_What the exercise asks_
What is needed is a word-for-word copy of the lines below from the one with "FIGURE 1 | Physical" through the one with "Figure 5. Transmission", both included, with every picture left out.

_Task inputs_
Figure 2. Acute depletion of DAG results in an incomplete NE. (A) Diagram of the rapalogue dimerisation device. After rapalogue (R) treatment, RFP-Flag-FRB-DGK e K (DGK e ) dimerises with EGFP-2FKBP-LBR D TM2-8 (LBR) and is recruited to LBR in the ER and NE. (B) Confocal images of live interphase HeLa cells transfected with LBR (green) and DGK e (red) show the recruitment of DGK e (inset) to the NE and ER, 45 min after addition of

==

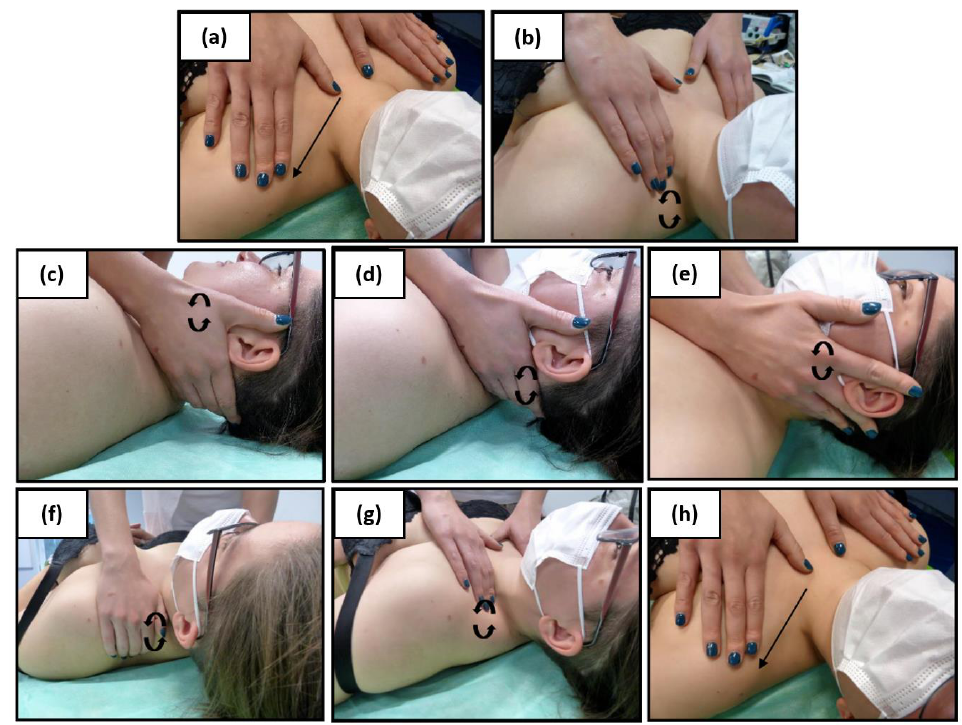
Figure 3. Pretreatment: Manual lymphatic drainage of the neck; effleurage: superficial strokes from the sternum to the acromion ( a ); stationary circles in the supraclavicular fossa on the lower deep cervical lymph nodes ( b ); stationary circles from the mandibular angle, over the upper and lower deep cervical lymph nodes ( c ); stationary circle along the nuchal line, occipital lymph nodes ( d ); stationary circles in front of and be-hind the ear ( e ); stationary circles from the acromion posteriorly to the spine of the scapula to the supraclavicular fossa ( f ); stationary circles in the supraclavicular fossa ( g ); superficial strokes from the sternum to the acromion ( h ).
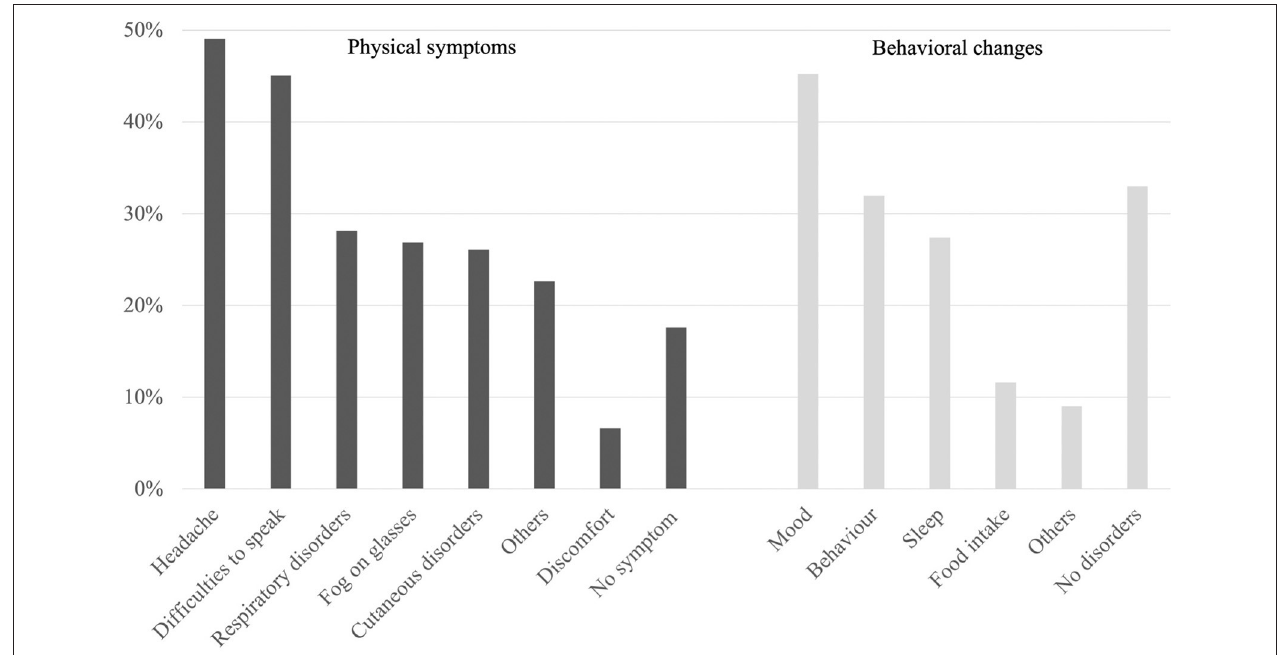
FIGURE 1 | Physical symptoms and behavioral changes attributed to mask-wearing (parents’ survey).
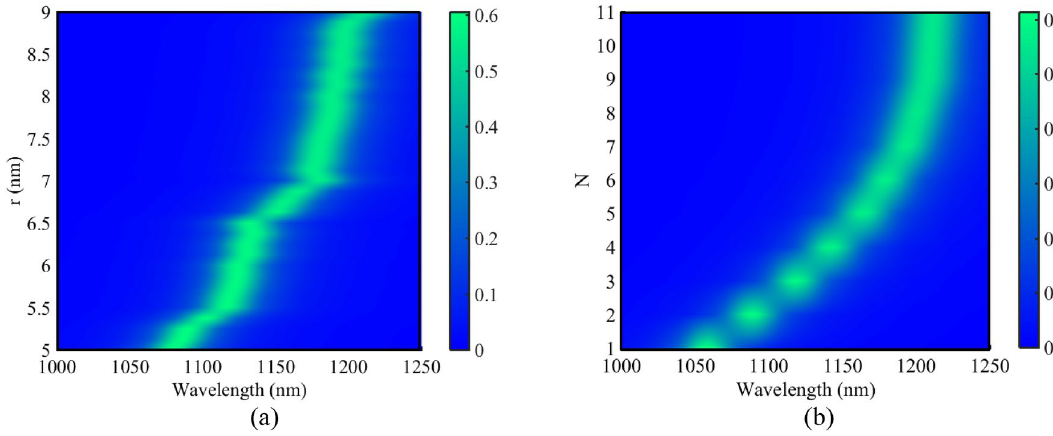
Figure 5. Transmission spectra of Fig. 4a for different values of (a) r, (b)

_Result of the task_
FIGURE 1 | Physical symptoms and behavioral changes attributed to mask-wearing (parents’ survey).
Figure 5. Transmission spectra of Fig. 4a for different values of (a) r, (b)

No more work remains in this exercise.